Les médias de service public ont toujours été accaparés par les différents régimes qui se sont succédé au Sénégal. On croyait que l’accaparement avait pratiquement atteint son comble avec les douze années de gouvernance Wade. En réalité, son successeur est aussi politicien et aussi amoureux des médias de service public que lui. Peut-être même, le dépasse-t-il d’un cran. Il en a manifestement fait des médias de service « républicain ».
En particulier, la télévision nationale est devenue sa propriété exclusive, qu’il partage avec sa famille, son parti et sa coalition. Où qu’il se trouve, au pays comme à l’étranger, toutes ses activités sont largement couvertes, y compris des plus anodines. Il en est pratiquement de même des activités de son parti, de sa famille et de sa coalition. Comme son prédécesseur, il s’est attaché les services exclusifs d’une unité de production basée au Palais de la République, avec des journalistes toujours prêts à la tâche. C’est cette équipe qui envoie à la RTS des PAD (« prêts à diffuser »), qu’elle conçoit de bout en bout sur place. On comprend ainsi l’abondance des activités politiciennes dans le journal télévisé de 20 heures.
Prenons, à titre d’illustration, l’exemple du Conseil des Ministres ! La télévision va chercher le maître des lieux jusque dans ses appartements privés et le montre en gros plan, flanqué de son Premier Ministre et conduit par le chef du Protocole. Il salue les différents gendarmes sur son passage et pénètre dans la salle de Banquet qui abrite le Conseil. Il passe en revue l’ensemble des ministres debout et serre la main à chacun, à chacune, tantôt chaleureusement, tantôt furtivement. Il s’asseye ensuite et ouvre son volumineux dossier. Tous les autres en font autant. La télévision ne rate aucun détail de ce cérémonial. Ensuite, c’est le balayage de toute la salle et un gros plan sur toutes les têtes qui entourent le Président de la République. Le cérémonial se termine par la longue lecture du communiqué du Conseil des Ministres. Le pauvre journaliste qui s’en charge s’époumone pendant plusieurs minutes.

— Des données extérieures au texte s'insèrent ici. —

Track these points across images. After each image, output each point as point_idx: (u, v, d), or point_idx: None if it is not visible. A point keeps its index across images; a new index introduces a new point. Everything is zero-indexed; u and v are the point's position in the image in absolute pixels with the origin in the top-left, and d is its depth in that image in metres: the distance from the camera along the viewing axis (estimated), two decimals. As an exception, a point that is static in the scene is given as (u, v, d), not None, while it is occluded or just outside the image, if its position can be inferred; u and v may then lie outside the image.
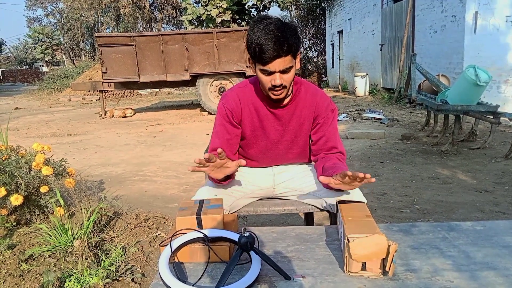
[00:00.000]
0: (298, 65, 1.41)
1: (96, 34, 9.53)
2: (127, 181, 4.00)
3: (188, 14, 18.65)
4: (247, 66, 8.76)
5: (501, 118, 4.51)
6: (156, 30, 29.83)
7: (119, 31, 27.75)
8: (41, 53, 41.99)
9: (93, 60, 24.27)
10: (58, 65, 39.81)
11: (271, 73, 1.35)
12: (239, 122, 1.53)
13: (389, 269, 0.95)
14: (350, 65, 14.86)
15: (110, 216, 2.57)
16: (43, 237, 2.14)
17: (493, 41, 7.12)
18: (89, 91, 14.14)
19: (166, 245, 1.07)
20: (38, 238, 2.17)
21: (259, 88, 1.49)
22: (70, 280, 1.82)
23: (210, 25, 17.67)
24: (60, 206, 2.21)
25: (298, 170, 1.65)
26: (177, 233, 1.10)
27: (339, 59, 16.44)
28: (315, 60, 21.13)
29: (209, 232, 1.09)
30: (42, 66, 45.75)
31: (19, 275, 1.90)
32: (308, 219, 2.05)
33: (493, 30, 7.12)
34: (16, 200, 2.15)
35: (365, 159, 4.51)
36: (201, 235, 1.08)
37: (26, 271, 1.94)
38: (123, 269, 1.99)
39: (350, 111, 8.53)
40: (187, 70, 8.93)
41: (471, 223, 1.26)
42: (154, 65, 8.92)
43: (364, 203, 1.29)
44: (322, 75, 19.04)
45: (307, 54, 21.19)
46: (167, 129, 7.52)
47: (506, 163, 4.08)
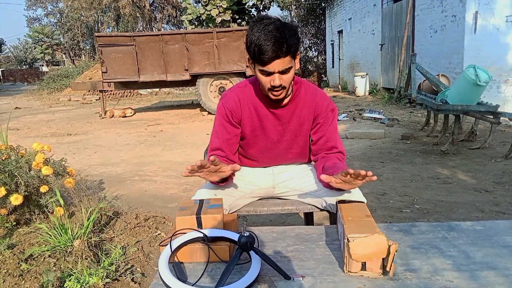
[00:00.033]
0: (298, 65, 1.41)
1: (96, 34, 9.53)
2: (127, 181, 4.00)
3: (188, 14, 18.65)
4: (247, 66, 8.76)
5: (501, 118, 4.51)
6: (156, 30, 29.83)
7: (119, 31, 27.75)
8: (41, 53, 41.99)
9: (93, 60, 24.29)
10: (58, 65, 39.82)
11: (270, 74, 1.35)
12: (239, 122, 1.53)
13: (389, 269, 0.95)
14: (350, 65, 14.86)
15: (110, 216, 2.57)
16: (43, 237, 2.14)
17: (493, 41, 7.12)
18: (89, 91, 14.14)
19: (166, 245, 1.07)
20: (38, 238, 2.17)
21: (259, 88, 1.49)
22: (70, 280, 1.82)
23: (210, 25, 17.67)
24: (60, 206, 2.21)
25: (298, 170, 1.65)
26: (177, 233, 1.10)
27: (339, 59, 16.44)
28: (315, 60, 21.13)
29: (209, 232, 1.09)
30: (42, 66, 45.77)
31: (19, 275, 1.90)
32: (308, 219, 2.05)
33: (493, 30, 7.12)
34: (16, 200, 2.15)
35: (365, 159, 4.51)
36: (201, 235, 1.08)
37: (26, 271, 1.94)
38: (123, 269, 1.99)
39: (350, 111, 8.53)
40: (187, 70, 8.93)
41: (471, 223, 1.26)
42: (154, 65, 8.92)
43: (364, 203, 1.29)
44: (322, 75, 19.05)
45: (307, 54, 21.19)
46: (167, 129, 7.52)
47: (506, 163, 4.08)
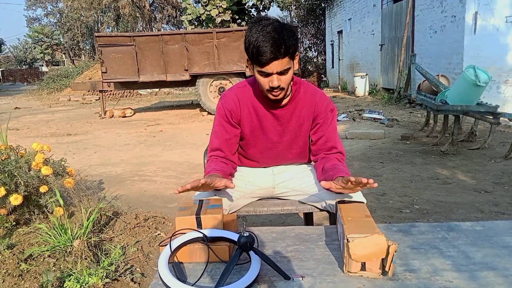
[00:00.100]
0: (297, 66, 1.41)
1: (96, 34, 9.53)
2: (127, 181, 4.00)
3: (188, 14, 18.64)
4: (247, 66, 8.75)
5: (501, 119, 4.51)
6: (156, 30, 29.83)
7: (119, 31, 27.73)
8: (41, 53, 41.98)
9: (93, 60, 24.26)
10: (58, 65, 39.79)
11: (269, 75, 1.35)
12: (238, 122, 1.53)
13: (389, 269, 0.95)
14: (350, 65, 14.86)
15: (110, 216, 2.57)
16: (43, 237, 2.14)
17: (493, 42, 7.13)
18: (89, 91, 14.14)
19: (166, 245, 1.07)
20: (38, 238, 2.17)
21: (258, 89, 1.49)
22: (70, 280, 1.82)
23: (210, 25, 17.66)
24: (60, 206, 2.20)
25: (298, 170, 1.65)
26: (177, 233, 1.10)
27: (339, 59, 16.45)
28: (315, 60, 21.13)
29: (209, 232, 1.09)
30: (42, 66, 45.77)
31: (19, 275, 1.90)
32: (308, 219, 2.05)
33: (493, 30, 7.13)
34: (16, 200, 2.15)
35: (365, 159, 4.51)
36: (201, 235, 1.08)
37: (26, 271, 1.94)
38: (123, 269, 1.99)
39: (350, 111, 8.53)
40: (187, 70, 8.93)
41: (471, 223, 1.26)
42: (154, 65, 8.92)
43: (364, 203, 1.29)
44: (322, 75, 19.05)
45: (307, 54, 21.20)
46: (167, 129, 7.52)
47: (506, 164, 4.08)
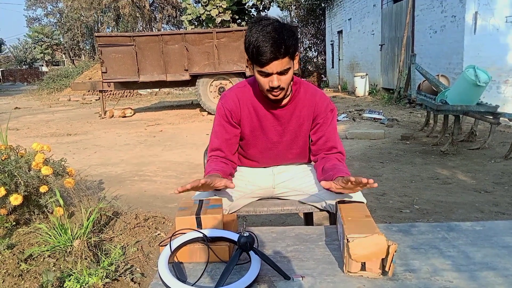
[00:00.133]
0: (297, 66, 1.41)
1: (96, 34, 9.53)
2: (127, 181, 4.00)
3: (188, 14, 18.64)
4: (247, 66, 8.76)
5: (501, 119, 4.51)
6: (156, 30, 29.82)
7: (119, 31, 27.73)
8: (41, 53, 41.97)
9: (93, 60, 24.26)
10: (58, 65, 39.78)
11: (269, 75, 1.35)
12: (238, 122, 1.53)
13: (389, 269, 0.95)
14: (350, 65, 14.86)
15: (110, 216, 2.57)
16: (43, 237, 2.14)
17: (493, 42, 7.12)
18: (89, 91, 14.14)
19: (166, 245, 1.07)
20: (38, 238, 2.17)
21: (258, 89, 1.49)
22: (70, 280, 1.82)
23: (210, 25, 17.66)
24: (60, 206, 2.20)
25: (298, 170, 1.65)
26: (177, 233, 1.10)
27: (339, 59, 16.44)
28: (315, 60, 21.13)
29: (209, 232, 1.09)
30: (42, 66, 45.76)
31: (19, 275, 1.90)
32: (308, 219, 2.05)
33: (493, 30, 7.13)
34: (16, 200, 2.15)
35: (365, 159, 4.51)
36: (201, 235, 1.08)
37: (26, 271, 1.94)
38: (123, 269, 1.99)
39: (350, 111, 8.53)
40: (187, 70, 8.93)
41: (471, 223, 1.26)
42: (154, 65, 8.92)
43: (364, 203, 1.29)
44: (322, 75, 19.05)
45: (307, 54, 21.20)
46: (167, 129, 7.52)
47: (506, 164, 4.08)
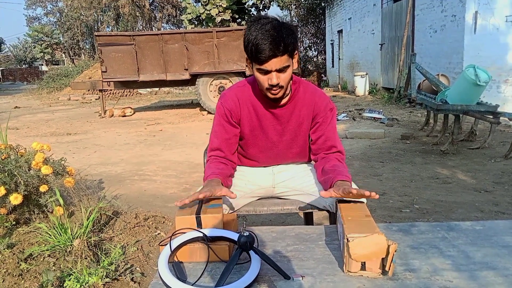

Ce sont ensuite les longues audiences accordées sans discernement à des personnalités qui ne le sont que chez nous, les interminables séminaires sans résultats prouvés, les conseils présidentiels folkloriques, les nombreux déplacements du Président de la République au Sénégal comme à l’étranger. Quand il quitte Dakar le matin pour Banjul, Nouakchott, Bamako ou Conakry, il déplace toute la République, ce qu’on appelle en général les corps constitués, qui se précipitent à l’Aéroport pour lui serrer la main. Il rentre le jour même, et c’est le même cinéma de la République qui se répète, le tout couvert par la télévision nationale et montré intégralement au journal télévisé de 20 heures. Le Président Hollande se rend régulièrement à Londres, à Berlin, à Bruxelles, etc., à l’insu du peuple français qui a vraiment d’autres chats à fouetter.
La télévision marron court aussi inlassablement derrière le Président de la République quand il va poser ses interminables « premières pierres » ou procéder à ses très politiciennes inaugurations d’infrastructures qui ne sont parfois même pas terminées. Un Président de la République ne devrait pas passer le plus clair de son précieux temps à poser des premières pierres ou à inaugurer des infrastructures comme des lycées, des blocs scientifiques, des centres de santé, des forages, etc. Un gouverneur ou un ministre y suffirait largement. On peut suivre pendant plusieurs jours le journal des télévisions européennes, sans apercevoir l’ombre d’un Président de la République, d’un Premier Ministre ou d’un Chancelier. Et pourtant, ils travaillent comme de beaux diables et leurs gouvernements réalisent des milliers d’infrastructures, à côté desquelles les nôtres sont des naines.
Tout est occasion pour la télévision « républicaine » de nous servir largement du Macky Sall : présentations de condoléances, prières occasionnelles du vendredi dans telle ou telle mosquée, simagrées de son épouse dans la banlieue, marche entre Safaa et Marwaa et autour de la Kaaba, lecture du Coran dans la Mosquée du Prophète, etc.
Le Président Abdoulaye Wade avait toujours à ses trousses Mohamed Gassama, qui symbolisait l’accaparement de la télévision nationale et la flagornerie. Son successeur a son Mohamed Gassama, en la personne du très lyrique Papa Bigué Birame Ndiaye. Nos gouvernants s’appuient sur des individus de cet acabit, pour transformer les médias normalement de service public, en de vulgaires instruments de propagande, qui excluent définitivement de leur champ de couverture, toutes autres activités que celles du Président de la République et de son clan.